== PROBLEM REQUIREMENTS ==
Can you reproduce, word for word, the part of the TLC show excerpt starting at "Why is it so" and ending at "get to pick."?

== EXCERPT ==
★ ★ ★

TLC runs two episodes on Saturday night, plus one every weekday afternoon. And if you’ve been good, they run marathons some weekends. The premise of the show is simple: two sets of neighbors redecorate a room in each others house and can’t see the results until the job is complete. Each team of two has two days, $1000 dollars, and help from a professional designer and carpenter. Each show has the same outline: The interview with the homeowner(s), meeting the designer and carpenter, swapping keys to each others house, the first day, homework, the second day, “time’s up”, the before and after shots, the interview with the designers, and the reveal. The reveal is the high point of the show – this is where the neighbors get to see what’s happened to their room. Some people have been known to cry. Others are more low key, but clearly dislike the transformation. Most of the time, people are happy. They tell you not to say “Wow” or “Oh my God”, but everybody does. Even if they hate it.

Why is it so popular? It combines the reality show (or “life unscripted” which is TLC’s tagline) with the home improvement show, recasts it as a mystery, and throws in some fun and personality. First Alex was the hostess, but she moved on, and now we have perky Paige, the younger sister next door. There are two regular carpenters (only one per show): Ty Pennington, who’s a funny flake, and Amy Wynn Pastor, who’s a babe. They have a bunch of designers — who you don’t get to pick.

★ ★ ★

== INFORMATION PROVIDED ==

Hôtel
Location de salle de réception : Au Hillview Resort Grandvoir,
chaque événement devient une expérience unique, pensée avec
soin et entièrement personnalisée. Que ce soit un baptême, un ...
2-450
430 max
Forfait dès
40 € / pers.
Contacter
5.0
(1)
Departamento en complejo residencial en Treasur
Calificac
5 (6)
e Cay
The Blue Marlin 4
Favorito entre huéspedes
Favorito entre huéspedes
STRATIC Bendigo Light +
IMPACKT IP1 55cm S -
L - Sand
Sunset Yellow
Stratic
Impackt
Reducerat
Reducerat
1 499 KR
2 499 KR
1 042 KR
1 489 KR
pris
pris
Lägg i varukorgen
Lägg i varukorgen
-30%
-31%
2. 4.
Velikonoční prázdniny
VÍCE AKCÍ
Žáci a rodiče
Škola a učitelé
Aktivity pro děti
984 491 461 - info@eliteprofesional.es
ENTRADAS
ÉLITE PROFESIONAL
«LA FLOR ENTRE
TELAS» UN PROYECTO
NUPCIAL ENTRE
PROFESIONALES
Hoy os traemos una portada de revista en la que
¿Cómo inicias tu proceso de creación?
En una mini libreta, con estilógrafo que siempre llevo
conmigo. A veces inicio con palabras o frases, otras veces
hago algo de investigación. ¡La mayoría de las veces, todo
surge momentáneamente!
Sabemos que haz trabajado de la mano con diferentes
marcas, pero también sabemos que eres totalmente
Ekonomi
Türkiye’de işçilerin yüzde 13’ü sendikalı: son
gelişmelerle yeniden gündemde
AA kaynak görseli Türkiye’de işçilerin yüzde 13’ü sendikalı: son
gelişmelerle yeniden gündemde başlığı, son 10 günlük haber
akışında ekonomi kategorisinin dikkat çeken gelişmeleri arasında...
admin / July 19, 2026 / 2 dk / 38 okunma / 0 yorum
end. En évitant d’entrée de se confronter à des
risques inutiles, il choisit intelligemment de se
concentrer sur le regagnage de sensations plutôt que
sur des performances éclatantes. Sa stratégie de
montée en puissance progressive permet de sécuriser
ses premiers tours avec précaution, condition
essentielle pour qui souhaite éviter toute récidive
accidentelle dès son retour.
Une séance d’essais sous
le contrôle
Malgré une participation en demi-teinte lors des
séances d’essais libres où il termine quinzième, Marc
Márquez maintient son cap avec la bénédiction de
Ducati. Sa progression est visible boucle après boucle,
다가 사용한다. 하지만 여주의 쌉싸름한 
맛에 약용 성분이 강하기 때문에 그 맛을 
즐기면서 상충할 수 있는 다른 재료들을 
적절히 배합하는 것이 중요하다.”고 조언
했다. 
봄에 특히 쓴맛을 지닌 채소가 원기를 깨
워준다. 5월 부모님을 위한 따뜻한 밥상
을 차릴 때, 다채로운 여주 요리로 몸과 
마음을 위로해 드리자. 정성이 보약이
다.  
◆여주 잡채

★ ★ ★

== ANSWER SECTION ==
Why is it so popular? It combines the reality show (or “life unscripted” which is TLC’s tagline) with the home improvement show, recasts it as a mystery, and throws in some fun and personality. First Alex was the hostess, but she moved on, and now we have perky Paige, the younger sister next door. There are two regular carpenters (only one per show): Ty Pennington, who’s a funny flake, and Amy Wynn Pastor, who’s a babe. They have a bunch of designers — who you don’t get to pick.